Et si nous sommes différents, alors beaucoup de choses sur notre société impitoyable, et en particulier sur l’état carcéral, ont beaucoup plus de sens. Nous chassons les criminels, et en particulier ceux qui ont commis une grande violence, précisément parce qu’ils ne sont pas comme nous, comme le démontre abondamment leur brutalité. Toutes les contorsions mentales et verbales que j’emploie régulièrement deviennent inutiles. Il n’y a plus lieu, par exemple, de qualifier ceux qui ont été la source de souffrances indescriptibles de « personnes qui ont fait des choses monstrueuses » ; nous pouvons simplement les appeler des monstres et les traiter en conséquence.
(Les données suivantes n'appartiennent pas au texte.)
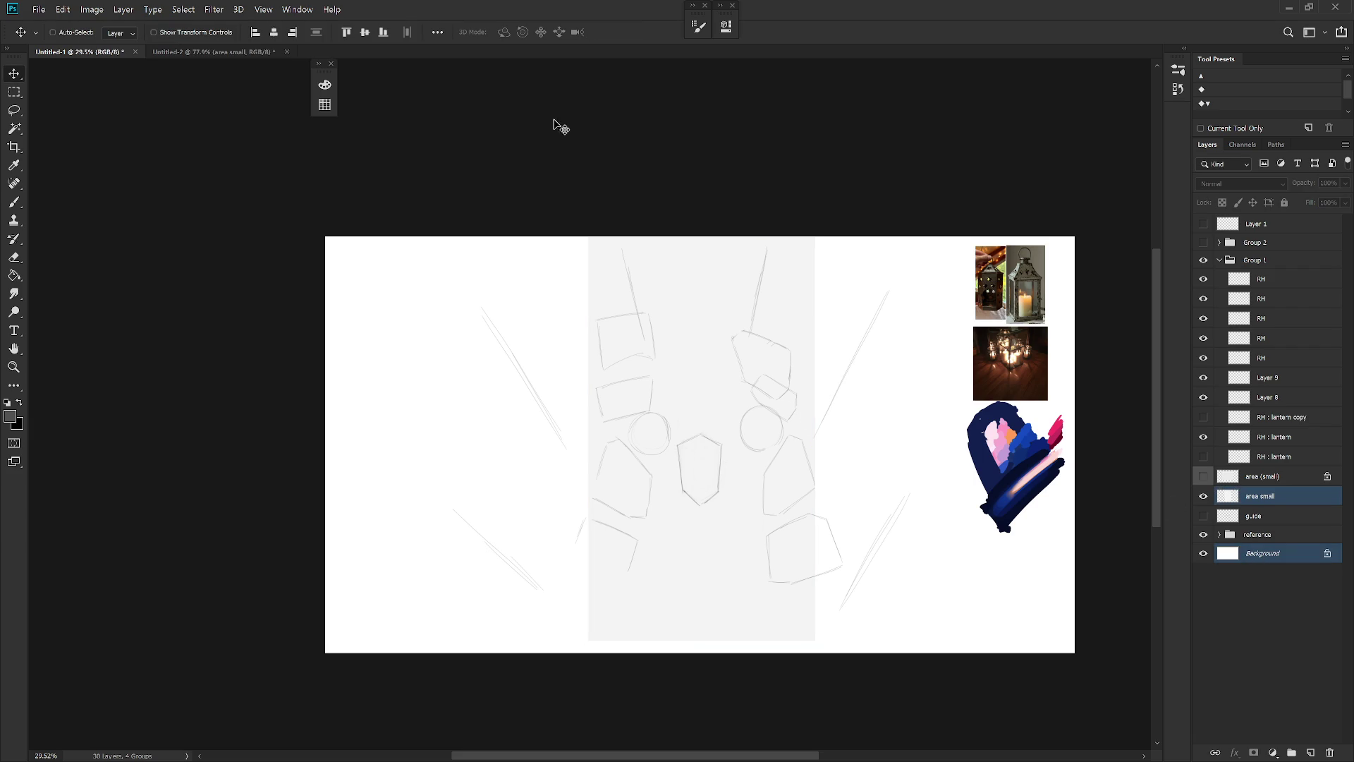
click(273, 32)
click(1282, 384)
Et peut-être que nous devrions le faire, et pas seulement pour ceux qui enfreignent le droit pénal. Peut-être devrions-nous dire, par exemple, qu’Alex Jones, qui a nié la vérité sur le massacre de l’école primaire de Sandy Hook et a utilisé ses nombreux partisans comme armes pour tourmenter les parents des enfants tués, est tout simplement un monstre. C’est bien plus satisfaisant que de dire, comme je le fais, que, dans tous les domaines qui comptent, je ne suis pas différent de lui.
* * *
Il n’y a en réalité que deux manières de parler d’égalité dans ce pays. La première, et de loin la plus courante, demande comment y parvenir. L’égalité est conçue comme une condition extérieure – ou peut-être comme une destination. Nous courons après l’égalité »afin de former une Union plus parfaite», et imaginez que nous ne pouvons pas créer la seconde tant que la première n’est pas fermement à notre portée. Cela nous amène à débattre de ce qu’implique l’égalité. Est-ce égalité des chances? Égalité des résultats? De ressources? Cette première façon de parler de l’égalité demande : « égalité de quoi ?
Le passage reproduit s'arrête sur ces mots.